*Excerpt to read:*
Then, as now, a demagogic populist exploited perceptions of victimhood and “anti-elitism”, targeting ethnic and religious minorities as “the enemy”. No-one forced national socialism on the German people, or on their media, nor on the many Western media such as the Daily Mail in England that spoke out in his favour.

You would say that, wouldn’t you.

Finally, after skipping with Hitler through a thicket of incoherence and tossing in a reference, apropos of nothing particularly relevant, to Northcliffe’s Daily Mail , you reach your climax, which is that the press abandon its existing, vestigial pretense of impartial analysis for ardent advocacy of the anti-Trump cause. Here it, your conclusion, in all its disgrace and arrogance:

Post-November 8, the mainstream media have shown their inability to engage with the enormity of what is happening in Western and global politics within conventional paradigms of objectivity. Left to them, the slide into fascism will simply become another news story, another “he said, she said” performance of balance, legitimised by the fact that this is what democracy has delivered. No matter that in the 1930s the same obeisance led to the Holocaust.

This tendency is not the fault of the mainstream media, nor of their journalists, who are simply applying the professional codes and practices with which they have been raised. But they will need to do better.

*Data section:*
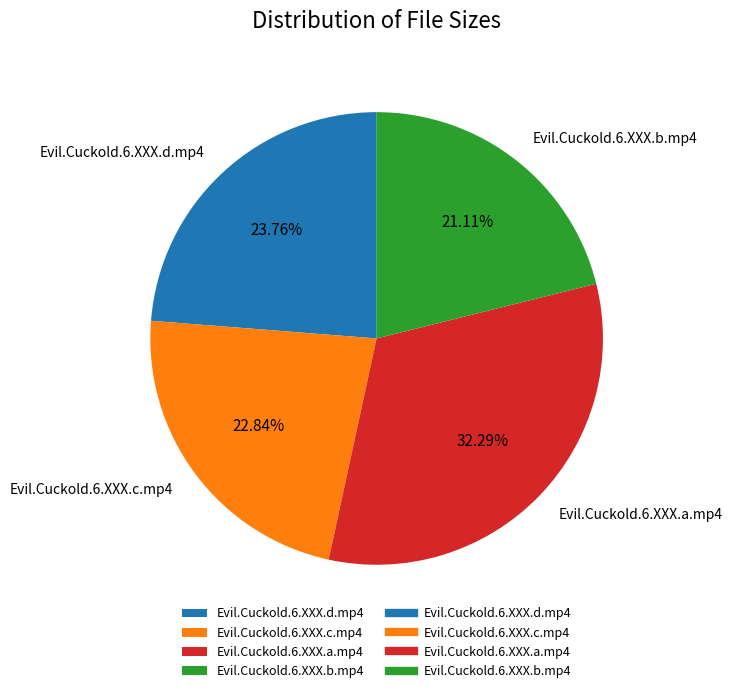

What portion of the pie excludes Evil.Cuckold.6.XXX.d.mp4?

76.2%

*Work request:*
Continue the rebuttal of the argument that the press should drop impartiality to oppose Trump, starting after its last sentence.

*Expected answer:*
For those in the media who wish to stem a slide into democratically legitimised fascism in the next four years – and similar processes are now unfolding in Europe, Australia and elsewhere – it is time to rethink the appropriate response of “objective” journalism to the post-factual politics of extreme subjectivity.

It is, perhaps, too much to expect a modern journalism academic to be up on his Orwell, but this observation from the introduction to Animal Farm would seem highly relevant when considering what you assert is journalists’ obligation not to report on Trump but to assail him:

The issue involved here is quite a simple one: Is every opinion, however unpopular — however foolish, even — entitled to a hearing? Put it in that form and nearly any English intellectual will feel that he ought to say “Yes.” But give it a concrete shape, and ask, “How about an attack on Stalin? Is that entitled to a hearing?” and the answer more often than not will be “No.” In that case the current orthodoxy happens to be challenged, and so the principle of free speech lapses.

If one loves democracy, the argument runs, one must crush its enemies by no matter what means. And who are its enemies? It always appears that they are not only those who attack it openly and consciously, but those who ‘objectively’ endanger it by spreading mistaken doctrines. In other words, defending democracy involves destroying all independence of thought. These people don’t see that if you encourage totalitarian methods, the time may come when they will be used against you instead of for you.

If that advice is unpalatable, if you find it morally offensive to be confronted by the notion that journalism should confine opinion to the editorial pages, no matter how righteous advocates presume their favoured causes to be, then here is some advice that is closer to home. You wrote it, actually, and it stands as sound advice for any and all visitors to The Conversation. In your case that last sentence has a definite ring of truth

mcnair quote

Roger Franklin is the editor of Quadrant Online. Once, years ago, he was proud to be a journalist.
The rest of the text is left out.